--- Start of QUOTED PASSAGE ---
ACCOUNTING CYCLE CASE: Noodles & Company

 ACCOUNTING CYCLE CASE: Noodles & Company

 

Noodles & Company (NASDAQ:NDLS) operates fast-casual restaurants serving Asian, Mediterranean and American inspired noodle dishes, soups, salads and sandwiches. Specifically, the company earns revenue from food sales at 318 company-owned restaurants and from royalties/fees sales from 62 franchisees throughout the United States. The company is headquartered in Broomfield, Colorado and went public in 2013.

 

The purpose of this case is to prepare the fiscal year 2013 financial statements for Noodles. Adapted versions of the financial statements for fiscal year 2012 are attached and should be used as a reference. All dollar amounts in this case are in thousands.

 

  1. Go to Blackboard and download “NDLS Worksheet.” The T-Accounts tab has pre-made t-accounts. You will not need to create any additional t-accounts to complete this case. Enter the December 31, 2012 balance sheet amounts as the beginning balances in the appropriate t-accounts. Make sure you understand why there are beginning balances in the permanent (balance sheet) accounts but not in the temporary (income statement) accounts.

 

  1. The following transactions summarize all activity for the year. Prepare the journal entry for each transaction on the Journal Entries tab of the NDLS Worksheet (the first is done for you). You don’t need to include explanations; just enter the account names and the amount each account is debited or credited. Also post each journal entry to the respective t-accounts.
--- End of QUOTED PASSAGE ---
--- Start of MATERIAL FOR THIS EXERCISE ---
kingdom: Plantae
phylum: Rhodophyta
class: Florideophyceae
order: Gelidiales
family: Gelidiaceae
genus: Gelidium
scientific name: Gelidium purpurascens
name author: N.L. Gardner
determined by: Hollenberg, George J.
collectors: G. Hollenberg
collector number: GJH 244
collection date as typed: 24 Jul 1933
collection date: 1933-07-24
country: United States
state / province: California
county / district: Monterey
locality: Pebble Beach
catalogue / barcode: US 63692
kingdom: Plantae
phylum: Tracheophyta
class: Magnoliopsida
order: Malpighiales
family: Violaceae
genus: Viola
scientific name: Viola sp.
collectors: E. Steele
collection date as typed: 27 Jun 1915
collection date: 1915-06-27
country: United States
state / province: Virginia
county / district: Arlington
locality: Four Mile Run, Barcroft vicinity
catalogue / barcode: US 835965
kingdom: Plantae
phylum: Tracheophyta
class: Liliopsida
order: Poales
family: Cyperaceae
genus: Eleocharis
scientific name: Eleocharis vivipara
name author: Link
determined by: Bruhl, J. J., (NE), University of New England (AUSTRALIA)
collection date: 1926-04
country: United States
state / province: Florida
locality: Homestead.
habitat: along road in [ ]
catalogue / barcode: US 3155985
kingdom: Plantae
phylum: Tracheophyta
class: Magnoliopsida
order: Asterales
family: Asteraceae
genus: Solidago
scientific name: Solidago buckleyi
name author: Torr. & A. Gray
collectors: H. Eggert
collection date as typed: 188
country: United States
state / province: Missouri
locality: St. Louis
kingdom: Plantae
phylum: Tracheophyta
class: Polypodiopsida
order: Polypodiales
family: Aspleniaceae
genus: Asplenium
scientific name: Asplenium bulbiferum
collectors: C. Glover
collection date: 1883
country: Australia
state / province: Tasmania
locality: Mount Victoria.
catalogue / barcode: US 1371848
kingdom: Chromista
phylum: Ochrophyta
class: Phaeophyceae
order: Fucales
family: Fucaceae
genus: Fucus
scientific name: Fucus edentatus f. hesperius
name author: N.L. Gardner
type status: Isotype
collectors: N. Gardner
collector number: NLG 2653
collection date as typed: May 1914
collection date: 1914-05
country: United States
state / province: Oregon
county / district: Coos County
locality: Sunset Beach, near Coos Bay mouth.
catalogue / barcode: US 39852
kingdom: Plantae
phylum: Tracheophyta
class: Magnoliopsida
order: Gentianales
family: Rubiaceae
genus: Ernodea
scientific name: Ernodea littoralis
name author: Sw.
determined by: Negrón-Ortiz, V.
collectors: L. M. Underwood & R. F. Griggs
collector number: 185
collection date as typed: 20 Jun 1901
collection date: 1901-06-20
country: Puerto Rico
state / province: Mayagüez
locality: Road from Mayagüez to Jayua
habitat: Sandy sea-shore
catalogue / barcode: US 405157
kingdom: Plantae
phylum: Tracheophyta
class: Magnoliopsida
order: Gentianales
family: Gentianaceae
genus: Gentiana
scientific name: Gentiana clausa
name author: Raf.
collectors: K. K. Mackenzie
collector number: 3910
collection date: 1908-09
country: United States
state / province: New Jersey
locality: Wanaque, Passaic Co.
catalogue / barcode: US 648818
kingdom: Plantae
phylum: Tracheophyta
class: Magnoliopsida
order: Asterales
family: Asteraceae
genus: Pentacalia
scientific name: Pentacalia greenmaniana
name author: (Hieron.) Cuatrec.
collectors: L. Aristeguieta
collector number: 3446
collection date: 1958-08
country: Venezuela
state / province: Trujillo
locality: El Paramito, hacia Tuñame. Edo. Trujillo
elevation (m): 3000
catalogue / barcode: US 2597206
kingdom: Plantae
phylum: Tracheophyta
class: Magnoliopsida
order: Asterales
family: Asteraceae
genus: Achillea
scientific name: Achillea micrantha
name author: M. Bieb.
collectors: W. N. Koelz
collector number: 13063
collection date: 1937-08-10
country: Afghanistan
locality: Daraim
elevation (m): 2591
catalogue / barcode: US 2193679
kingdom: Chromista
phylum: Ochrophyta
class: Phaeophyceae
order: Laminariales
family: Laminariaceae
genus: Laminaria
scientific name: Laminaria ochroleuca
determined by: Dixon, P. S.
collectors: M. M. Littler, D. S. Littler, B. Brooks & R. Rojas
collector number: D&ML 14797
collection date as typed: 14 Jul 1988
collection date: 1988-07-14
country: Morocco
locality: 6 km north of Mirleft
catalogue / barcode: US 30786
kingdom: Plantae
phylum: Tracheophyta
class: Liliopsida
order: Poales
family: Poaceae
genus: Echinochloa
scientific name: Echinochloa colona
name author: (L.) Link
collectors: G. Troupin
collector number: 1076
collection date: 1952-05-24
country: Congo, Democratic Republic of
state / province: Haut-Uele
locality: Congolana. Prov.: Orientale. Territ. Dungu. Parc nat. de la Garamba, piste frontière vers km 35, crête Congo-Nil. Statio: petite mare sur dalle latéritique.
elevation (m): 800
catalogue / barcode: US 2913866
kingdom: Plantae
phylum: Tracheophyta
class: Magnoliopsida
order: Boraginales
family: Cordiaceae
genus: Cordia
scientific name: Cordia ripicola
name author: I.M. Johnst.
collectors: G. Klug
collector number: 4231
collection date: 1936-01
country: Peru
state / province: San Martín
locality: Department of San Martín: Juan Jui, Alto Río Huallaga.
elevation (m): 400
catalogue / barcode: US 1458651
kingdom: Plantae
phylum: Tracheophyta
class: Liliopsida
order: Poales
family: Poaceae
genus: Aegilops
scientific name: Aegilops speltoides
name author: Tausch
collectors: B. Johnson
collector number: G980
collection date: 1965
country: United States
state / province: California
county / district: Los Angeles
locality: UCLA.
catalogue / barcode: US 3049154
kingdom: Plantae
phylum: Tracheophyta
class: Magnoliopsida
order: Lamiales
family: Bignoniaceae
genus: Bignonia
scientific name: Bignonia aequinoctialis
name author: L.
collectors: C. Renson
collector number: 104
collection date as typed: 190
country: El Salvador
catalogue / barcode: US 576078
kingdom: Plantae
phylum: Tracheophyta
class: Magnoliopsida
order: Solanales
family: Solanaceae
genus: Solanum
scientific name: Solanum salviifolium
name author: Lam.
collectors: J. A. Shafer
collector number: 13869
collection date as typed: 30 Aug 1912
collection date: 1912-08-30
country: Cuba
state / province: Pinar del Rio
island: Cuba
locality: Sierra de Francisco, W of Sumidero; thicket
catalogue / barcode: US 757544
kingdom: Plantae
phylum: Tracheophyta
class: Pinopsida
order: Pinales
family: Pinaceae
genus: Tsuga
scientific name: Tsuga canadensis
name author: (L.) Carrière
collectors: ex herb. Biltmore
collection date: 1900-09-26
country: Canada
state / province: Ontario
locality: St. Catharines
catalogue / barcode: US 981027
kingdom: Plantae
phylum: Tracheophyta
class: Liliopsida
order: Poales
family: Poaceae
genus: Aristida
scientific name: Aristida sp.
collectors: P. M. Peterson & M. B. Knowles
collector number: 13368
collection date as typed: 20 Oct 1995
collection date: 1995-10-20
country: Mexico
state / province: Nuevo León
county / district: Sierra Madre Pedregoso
--- End of MATERIAL FOR THIS EXERCISE ---
TASKS AND EXERCISES:
1. Translate this sentence from the Noodles & Company case into Spanish: "The company is headquartered in Broomfield, Colorado and went public in 2013."
2. Rewrite the records from the line with "collector number: 13063" to the line with "state / province: Haut-Uele", putting "site" in place of "locality" and leaving everything else unchanged. Give only those lines.
The Noodles & Company case and the records are separate material.

RESPONSES:
1. La empresa tiene su sede en Broomfield, Colorado, y comenzó a cotizar en bolsa en 2013.

2.
collector number: 13063
collection date: 1937-08-10
country: Afghanistan
site: Daraim
elevation (m): 2591
catalogue / barcode: US 2193679
kingdom: Chromista
phylum: Ochrophyta
class: Phaeophyceae
order: Laminariales
family: Laminariaceae
genus: Laminaria
scientific name: Laminaria ochroleuca
determined by: Dixon, P. S.
collectors: M. M. Littler, D. S. Littler, B. Brooks & R. Rojas
collector number: D&ML 14797
collection date as typed: 14 Jul 1988
collection date: 1988-07-14
country: Morocco
site: 6 km north of Mirleft
catalogue / barcode: US 30786
kingdom: Plantae
phylum: Tracheophyta
class: Liliopsida
order: Poales
family: Poaceae
genus: Echinochloa
scientific name: Echinochloa colona
name author: (L.) Link
collectors: G. Troupin
collector number: 1076
collection date: 1952-05-24
country: Congo, Democratic Republic of
state / province: Haut-Uele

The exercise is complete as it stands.